Many of our visitors enjoy exploring the rose roundel which is located in the sunny Outer Garden. It is a focal point, featuring a variety of hybrid, tea, and grandiflora roses. Roses will be pruned and fertilized in preparation for their big display in June, the perfect time to see them in their glory! Spraying with horticultural and/or insecticidal soap will begin this month at the first sign of aphids and black spot and will continue throughout the season. All plant care at Bridge Gardens is organic. We’ll be offering a workshop on organic rose care on Tuesday, June 9 featuring Paul Wagner of Greener Pastures Organics. You can register here.

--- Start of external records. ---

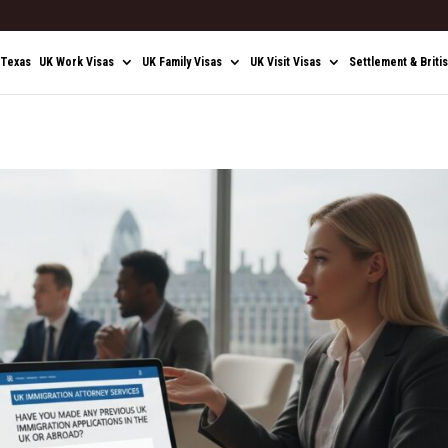
 Texas
UK Work Visas
UK Family Visas
UK Visit Visas
Settlement & Briti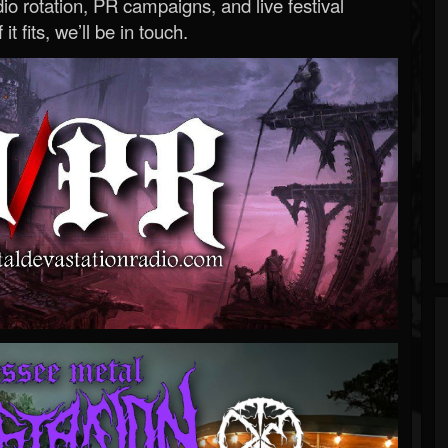
o rotation, PR campaigns, and live festival
 it fits, we’ll be in touch.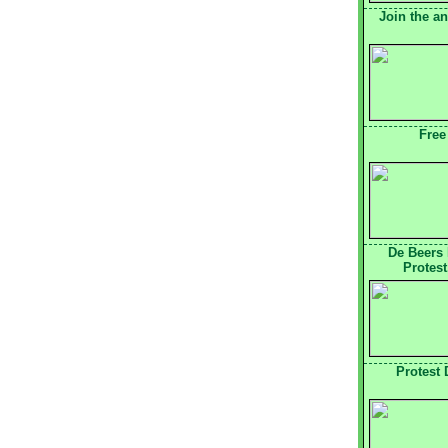
Join the a
Free
De Beers
Protest
Protest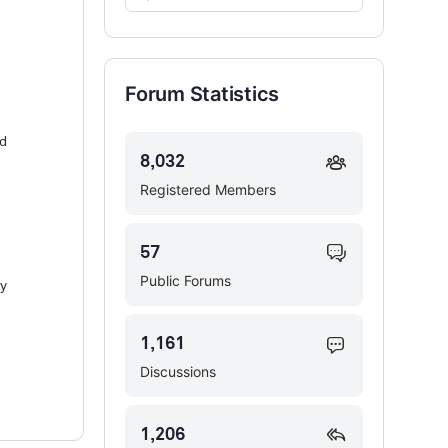
Forums…
Forum Statistics
nd
8,032
Registered Members
57
Public Forums
ly
1,161
Discussions
1,206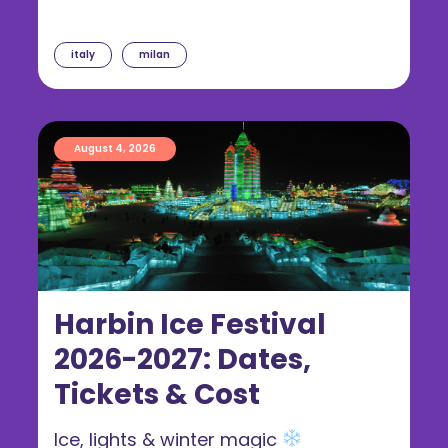
italy
milan
August 4, 2026
Harbin Ice Festival
2026-2027: Dates,
Tickets & Cost
Ice, lights & winter magic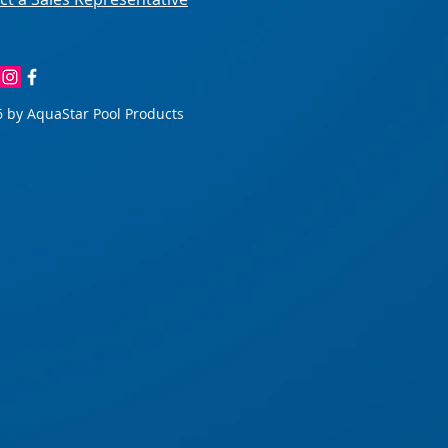
 by AquaStar Pool Products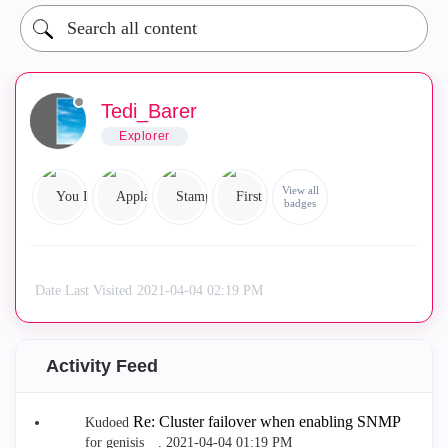
Tedi_Barer
Explorer
View all
badges
Date Last Visited
‎2021-04-04
02:19 PM
Activity Feed
Re: Cluster failover when enabling SNMP
Kudoed
for genisis__.
‎2021-04-04
01:19 PM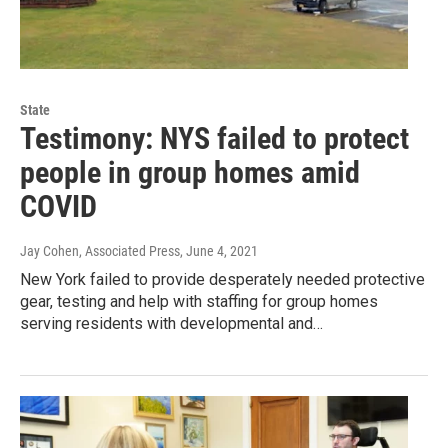
State
Testimony: NYS failed to protect
people in group homes amid
COVID
Jay Cohen, Associated Press
, June 4, 2021
New York failed to provide desperately needed protective
gear, testing and help with staffing for group homes
serving residents with developmental and…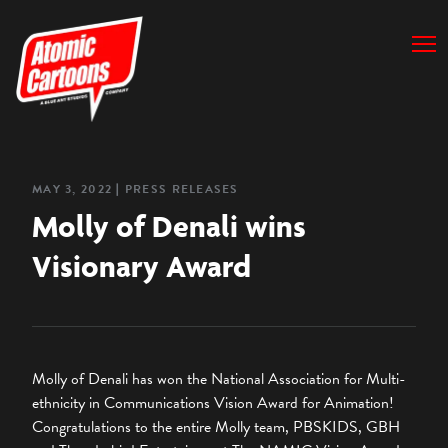
MAY 3, 2022
❘
PRESS RELEASES
Molly of Denali wins
Visionary Award
Molly of Denali has won the National Association for Multi-
ethnicity in Communications Vision Award for Animation!
Congratulations to the entire Molly team, PBSKIDS, GBH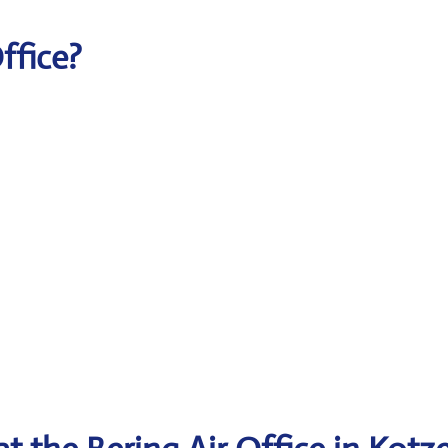
Office?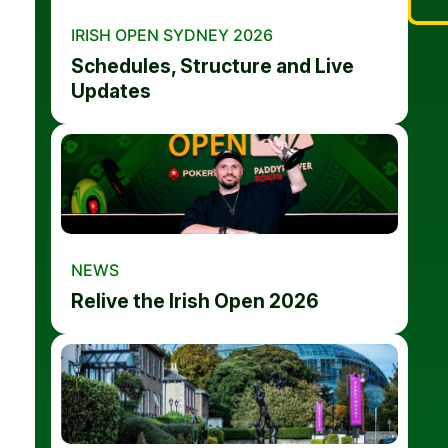
IRISH OPEN SYDNEY 2026
Schedules, Structure and Live
Updates
NEWS
Relive the Irish Open 2026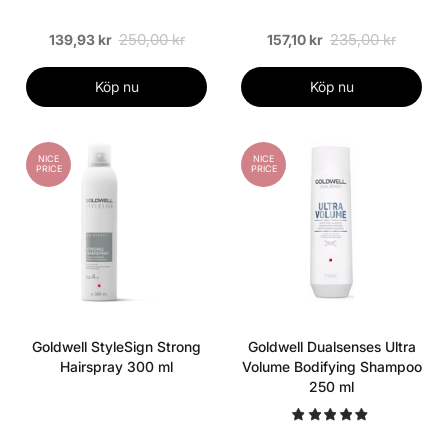
250,00 kr
235,00 kr
139,93 kr
157,10 kr
Köp nu
Köp nu
NICE
NICE
PRICE
PRICE
Goldwell StyleSign Strong
Goldwell Dualsenses Ultra
Hairspray 300 ml
Volume Bodifying Shampoo
250 ml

Roses are interplanted with iris and native grasses

Our native plant focus continues to expand. This season we’ll be planting American hazelnuts, shadbush, hackberries, black cherries, and winterberries, as well as goldenrods, grasses, sedges and more. A workshop will be offered later this season on growing and enjoying fruiting trees and shrubs. Check our website calendar soon for this popular program coming in August.

I hope you’ll stop by to explore and revel in the reawakening throughout the Gardens. I look forward to seeing you soon!